06 February 2007

Psychology is real and inconvenient

People are always wanting to think that I am advocating some particular psychological attitudes in a way that is applicable to the population in general, and hence to themselves if they go away from here or never come in the first place. The few websites that have links to mine mostly contain expositions of my psychological ideas which make them sound as if they are supportive of hippyish dropout psychology.

Matters are not helped, either, by the fact that both religions, and modern collectivist ideology (the new world religion), instil in people the idea that psychological events are either good or bad, and that their psychology is something for which they are responsible and should be able to alter to taste, so that they are bad if they fail to make it conform to what is socially regarded as good.

So people are very likely to have a lurking fear that they are intrinsically evil or worthless, associated with a fear of self-assertion and autonomy, since anything of that kind led to their being slapped down in infancy, and even throughout their ‘educational’ years. But so long as they don’t try to break away from the social guidelines — which in practice are tolerant of dropping out in the approved manner, as well as of having a salaried and highly-taxed ‘career’ in the approved manner — they can kid themselves that they are not minding about anything and need never confront their real problems.

Well, as a matter of fact, it is exceedingly difficult to change one’s psychological position; when I had psychological problems everyone was keen on telling me that they did not exist. I had to keep telling myself that psychology was real. It did not work in what might appear to be the rational way, or the way that would have been convenient for oneself.
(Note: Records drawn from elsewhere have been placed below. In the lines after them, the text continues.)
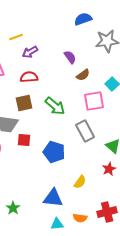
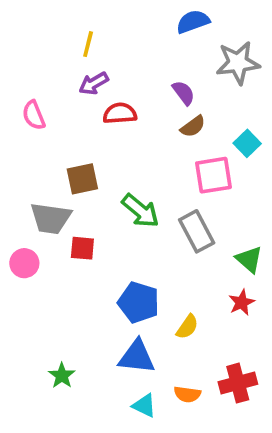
yellow line: (16, 37) -> (88, 44), moved, turned -56
purple semicircle: (70, 57) -> (184, 93), moved
red semicircle: (29, 77) -> (120, 113), moved
green arrow: (55, 106) -> (140, 211), moved
blue pentagon: (54, 152) -> (139, 302), moved
cyan triangle: (57, 224) -> (144, 405), turned 32

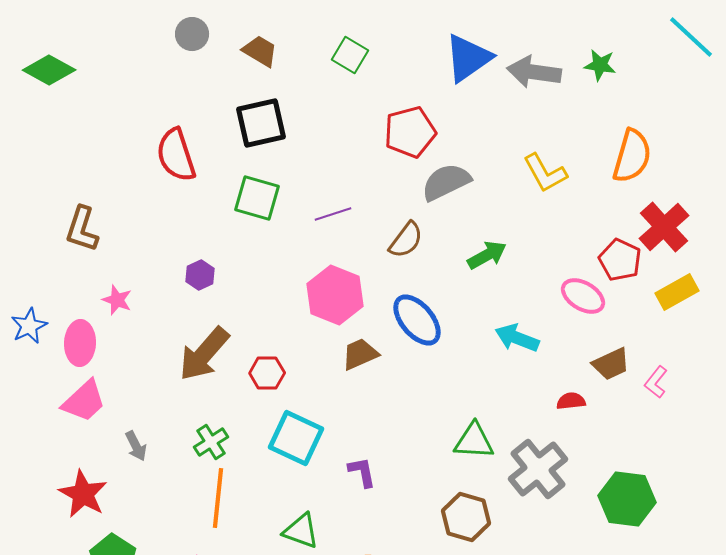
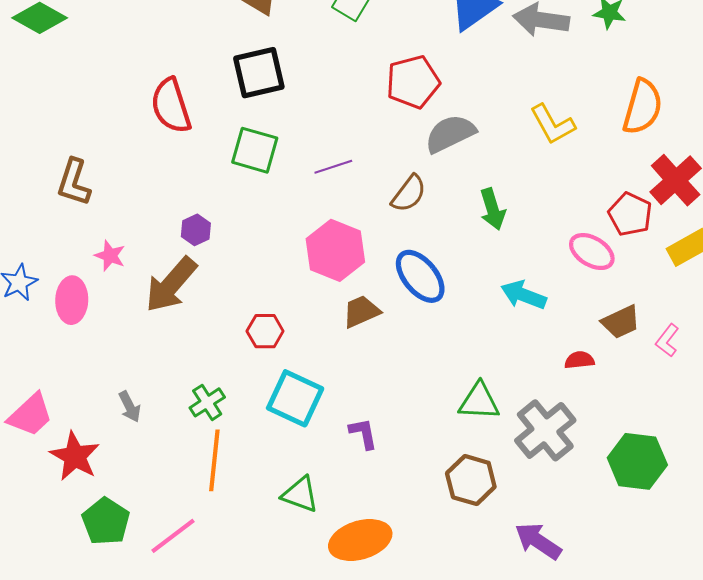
green arrow: (487, 255) -> (493, 209), turned 102
brown arrow: (204, 354) -> (171, 285), moved
pink trapezoid: (84, 401) -> (30, 415), moved

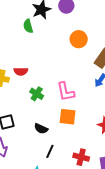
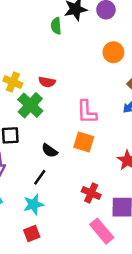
red semicircle: (21, 71) -> (47, 82), moved
green cross: (37, 94) -> (30, 105), moved, size x1.5
black line: (50, 151) -> (40, 177), moved

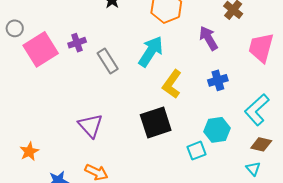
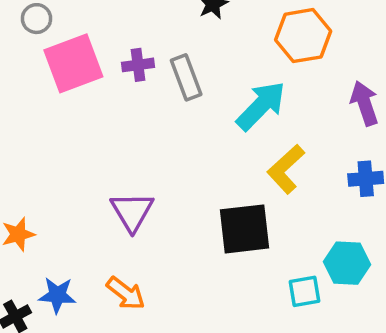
gray rectangle: (108, 61) -> (186, 77), moved

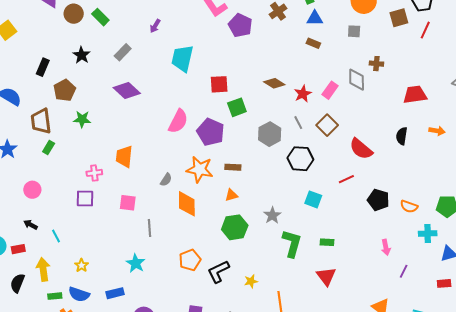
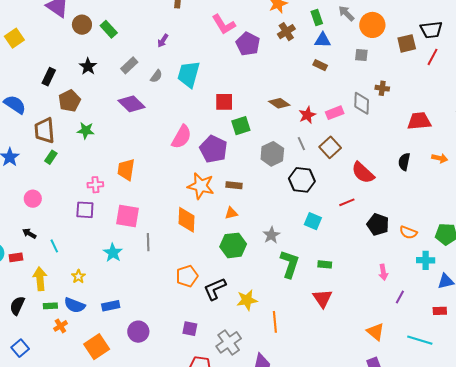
pink rectangle: (330, 90) -> (335, 113), turned 30
gray semicircle: (166, 180) -> (156, 76), moved
pink square: (128, 203) -> (128, 216), size x1.4
cyan star: (136, 263) -> (113, 253), moved
yellow star: (251, 281) -> (247, 300), size x1.5
black semicircle: (17, 283) -> (17, 306), moved

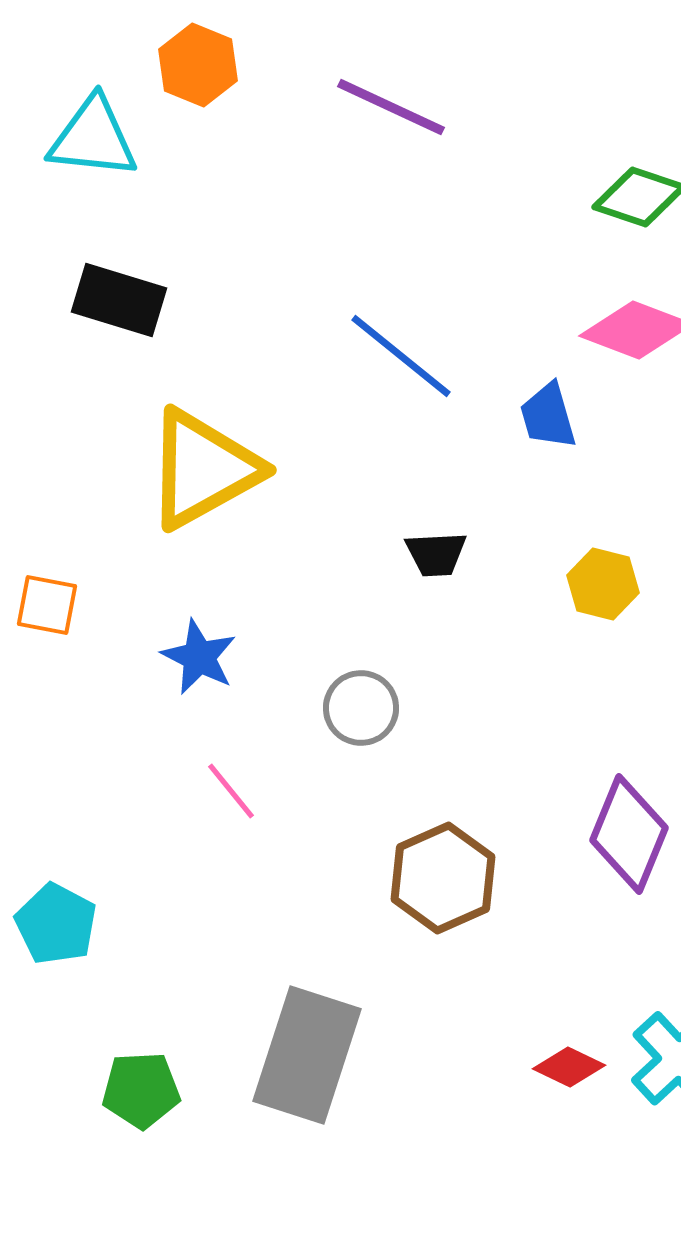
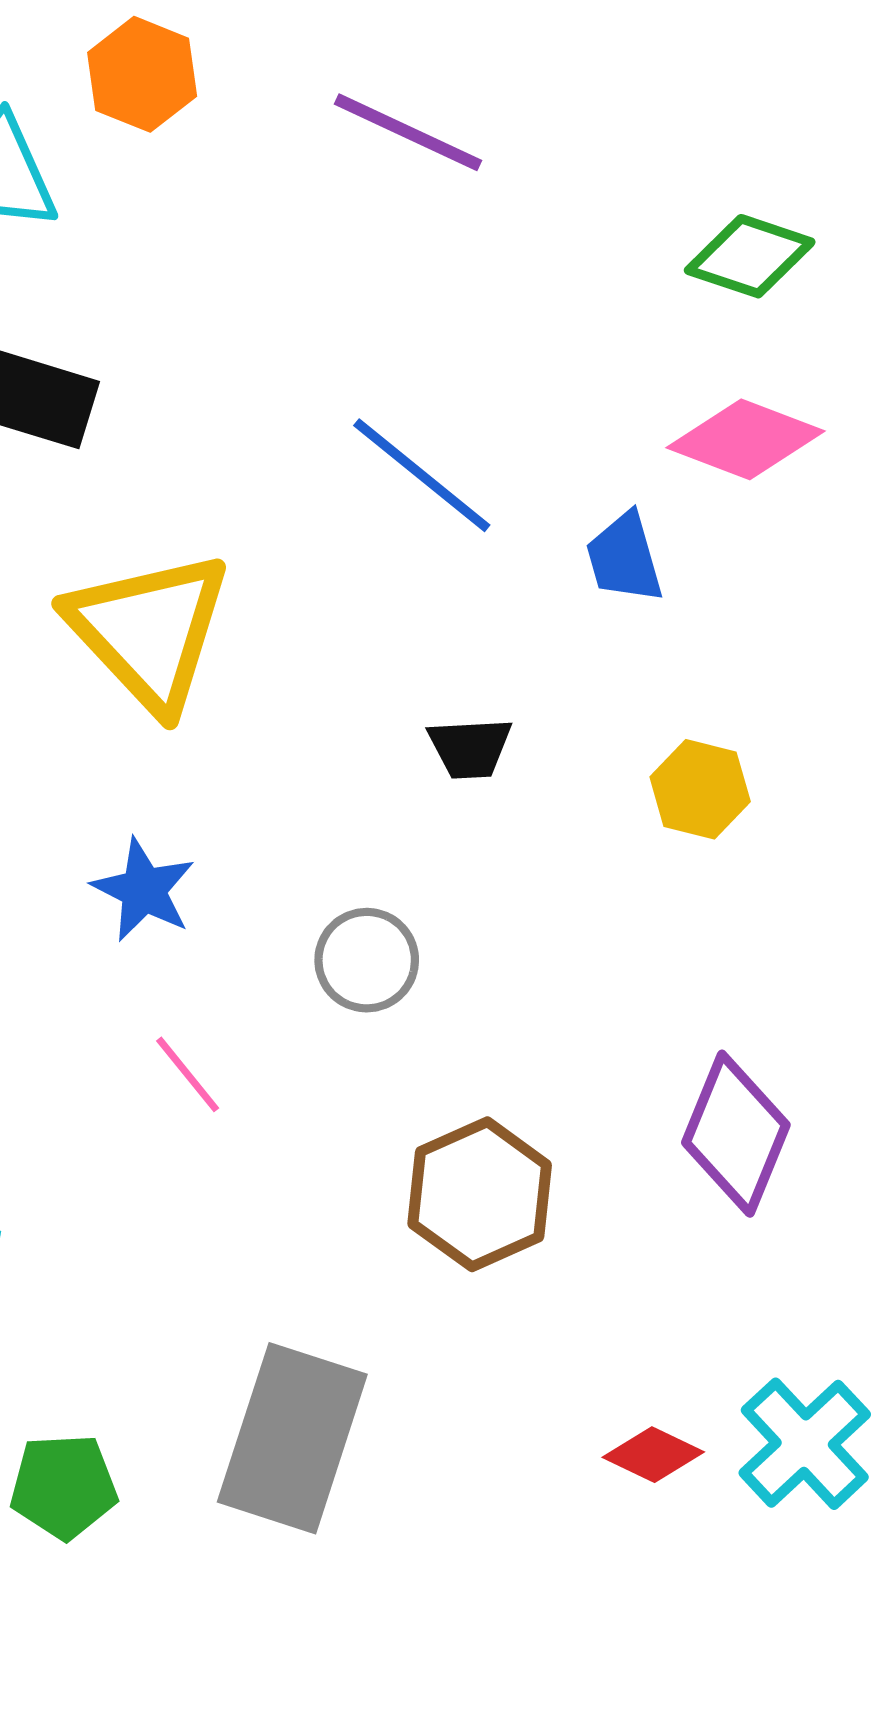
yellow triangle: (203, 469) -> (149, 631), turned -44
But eventually, after a lot of failed attempts to make something work, and especially after proving to myself very thoroughly that the methods proposed by counsellors etc. did not work (not that I went near such people, but the recommended attitudes are ubiquitous in the modern world), I gradually acquired some degrees of freedom and found that it was possible to make some choices and re-direct certain things.

There was no way, at this stage, that I could have foreseen the extraordinary higher level outcome.